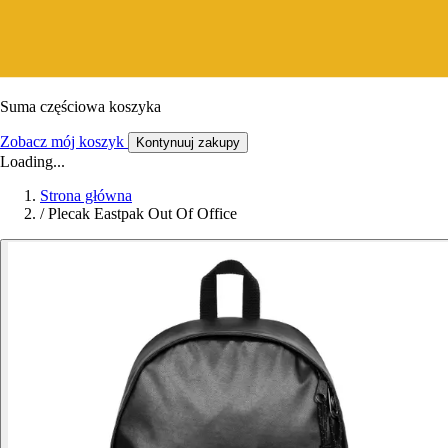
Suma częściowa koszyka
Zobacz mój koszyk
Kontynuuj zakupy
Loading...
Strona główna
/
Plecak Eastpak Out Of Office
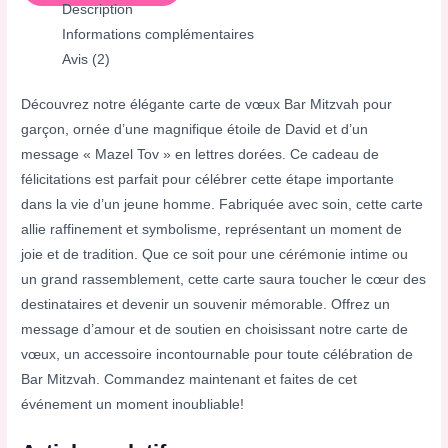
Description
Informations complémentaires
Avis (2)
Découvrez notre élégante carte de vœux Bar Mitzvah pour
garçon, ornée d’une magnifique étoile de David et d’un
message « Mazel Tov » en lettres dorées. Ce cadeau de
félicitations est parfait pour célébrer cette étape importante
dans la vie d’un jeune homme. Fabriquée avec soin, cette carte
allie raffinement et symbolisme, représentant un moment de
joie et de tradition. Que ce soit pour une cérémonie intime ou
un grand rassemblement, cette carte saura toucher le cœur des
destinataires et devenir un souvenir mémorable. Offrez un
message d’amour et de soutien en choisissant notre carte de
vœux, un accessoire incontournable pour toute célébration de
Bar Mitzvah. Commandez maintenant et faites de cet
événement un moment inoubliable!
--
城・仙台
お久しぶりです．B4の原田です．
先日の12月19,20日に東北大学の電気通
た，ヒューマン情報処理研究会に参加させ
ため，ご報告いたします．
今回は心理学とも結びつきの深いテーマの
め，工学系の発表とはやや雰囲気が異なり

(Your assignment)
Take the stretch of lines above from the one containing "先日の12月19,20日に東北大学の電気通" through the one containing "め，工学系の発表とはやや雰囲気が異なり" and repeat it exactly, adding no other line.

(Answer)
先日の12月19,20日に東北大学の電気通
た，ヒューマン情報処理研究会に参加させ
ため，ご報告いたします．
今回は心理学とも結びつきの深いテーマの
め，工学系の発表とはやや雰囲気が異なり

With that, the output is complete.